Systemic Absorption After Cervical Epidural Steroid Injection
Direct Answer
The provided evidence does not contain specific pharmacokinetic data quantifying systemic absorption rates after cervical epidural steroid injections. However, systemic absorption is clinically significant enough to cause measurable endocrine effects and requires monitoring for hyperglycemia and hypertension in susceptible patients, indicating substantial bioavailability from the epidural space.

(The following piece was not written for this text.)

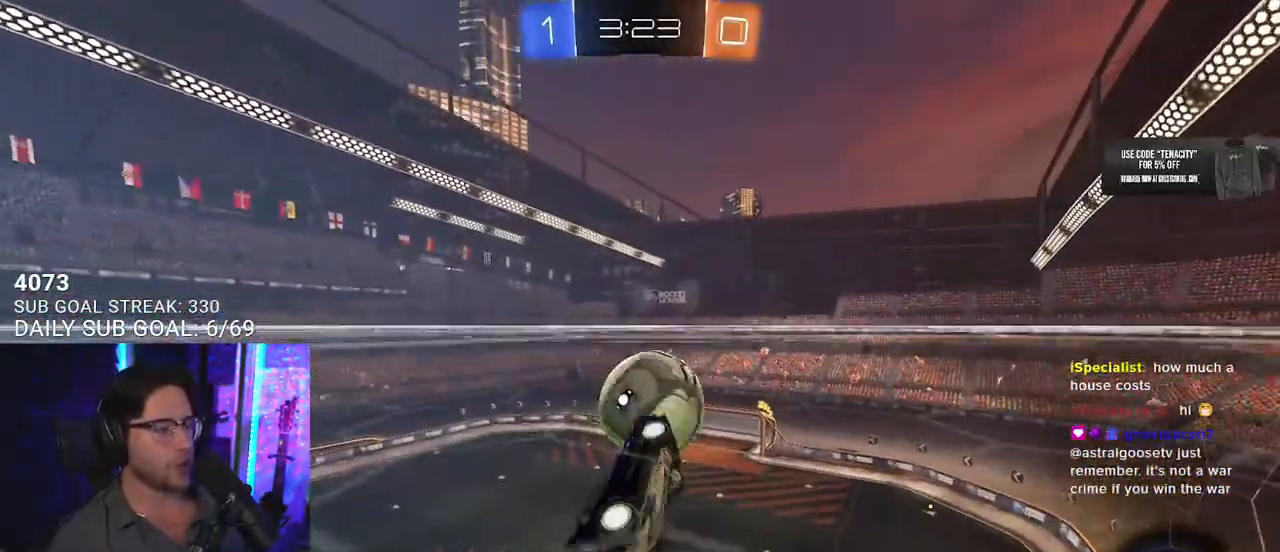
{"buttons": [], "left_stick": "down", "right_stick": "center", "events": [[133, "left_stick", "down"], [317, "L3", "up"], [317, "R1", "down"], [450, "R1", "up"]]}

Clinical Evidence of Systemic Effects
Documented Systemic Complications
- Cervical ESI carries risks that reflect systemic steroid absorption, including the need to monitor for hyperglycemia and hypertension in susceptible patients 1
- Patients with insulin-dependent or poorly controlled diabetes, labile hypertension, glaucoma, tuberculosis, peptic ulcer disease, and prior psychiatric reactions to corticosteroids may experience systemic complications from epidural injections 1
- Reported complications include not only local effects (dural puncture, insertion-site infections, cauda equina syndrome, sensorimotor deficits) but also systemic retinal complications, suggesting meaningful systemic circulation 2
Dose-Related Considerations
- Current practice shows considerable variability in corticosteroid dosing for cervical ESI, with most physicians (56%) using 10 mg dexamethasone for single cervical injections, though 17% use doses greater than 10 mg and 6% use 20 mg per injection level 3
- For particulate steroids in cervical interlaminar ESI, 55.4% of physicians use 80 mg, with 17% using doses greater than 80 mg 3
- The fact that lower doses (40 mg vs 80 mg methylprednisolone) show comparable efficacy in lumbar ESI suggests that systemic absorption may contribute significantly to therapeutic effect, as local concentrations would differ substantially 4
Important Clinical Caveats
Safety Concerns
- Approximately 10% of physicians continue to use particulate steroids for cervical transforaminal ESI despite guideline recommendations against this practice due to embolic infarct risk 3
- The risk-benefit profile for cervical ESI is less favorable than lumbar ESI, with moderate evidence of benefit but risk of major complications 5
Monitoring Requirements
- Patients receiving cervical ESI require monitoring for systemic corticosteroid effects, particularly insomnia, hyperglycemia, and hypertension 1
- The need for such monitoring confirms that epidurally administered steroids achieve systemic circulation at clinically relevant concentrations
Frequency Limitations
- Most physicians (40%) allow four ESIs at a given spinal segmental level per year, with only 6% allowing more than six annually and 1% allowing more than 10, reflecting concerns about cumulative systemic steroid exposure 3
Key Takeaway
While precise pharmacokinetic data on systemic absorption percentages are not available in the provided evidence, the clinical requirement to monitor for systemic corticosteroid effects (hyperglycemia, hypertension, insomnia) and contraindications in patients with systemic steroid-sensitive conditions clearly demonstrate that cervical ESI results in clinically significant systemic absorption 1.